● Assignment
Please report each line of the data below that contains "Interconnexion".

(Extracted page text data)
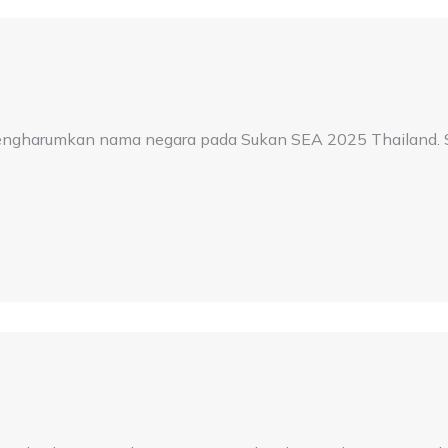
engharumkan nama negara pada Sukan SEA 2025 Thailand. Sy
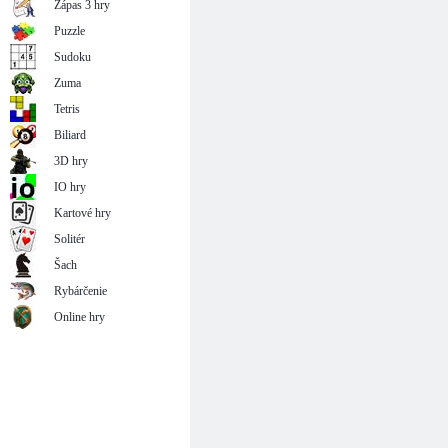
Zápas 3 hry
Puzzle
Sudoku
Zuma
Tetris
Biliard
3D hry
IO hry
Kartové hry
Solitér
Šach
Rybárčenie
Online hry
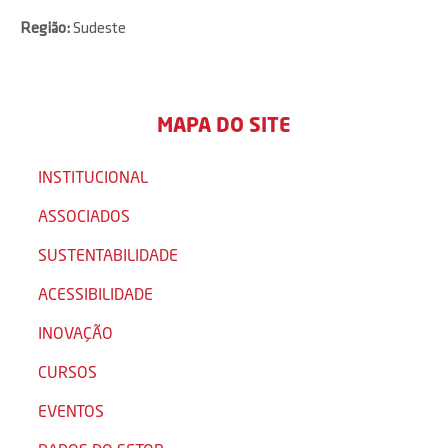
Região:
Sudeste
MAPA DO SITE
INSTITUCIONAL
ASSOCIADOS
SUSTENTABILIDADE
ACESSIBILIDADE
INOVAÇÃO
CURSOS
EVENTOS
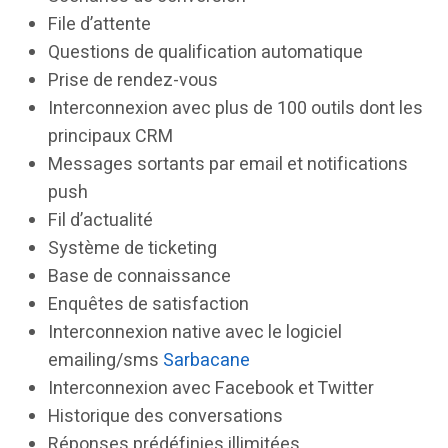
File d’attente
Questions de qualification automatique
Prise de rendez-vous
Interconnexion avec plus de 100 outils dont les
principaux CRM
Messages sortants par email et notifications
push
Fil d’actualité
Système de ticketing
Base de connaissance
Enquêtes de satisfaction
Interconnexion native avec le logiciel
emailing/sms
Sarbacane
Interconnexion avec Facebook et Twitter
Historique des conversations
Réponses prédéfinies illimitées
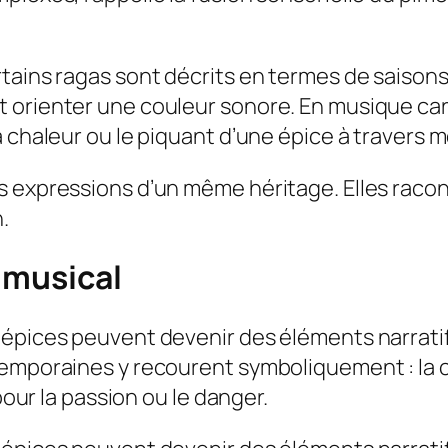
tains ragas sont décrits en termes de saisons
t orienter une couleur sonore. En musique ca
a chaleur ou le piquant d’une épice à travers 
 expressions d’un même héritage. Elles racont
.
t musical
 épices peuvent devenir des éléments narrati
emporaines y recourent symboliquement : la ca
pour la passion ou le danger.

● Task output
Interconnexion avec plus de 100 outils dont les
Interconnexion native avec le logiciel
Interconnexion avec Facebook et Twitter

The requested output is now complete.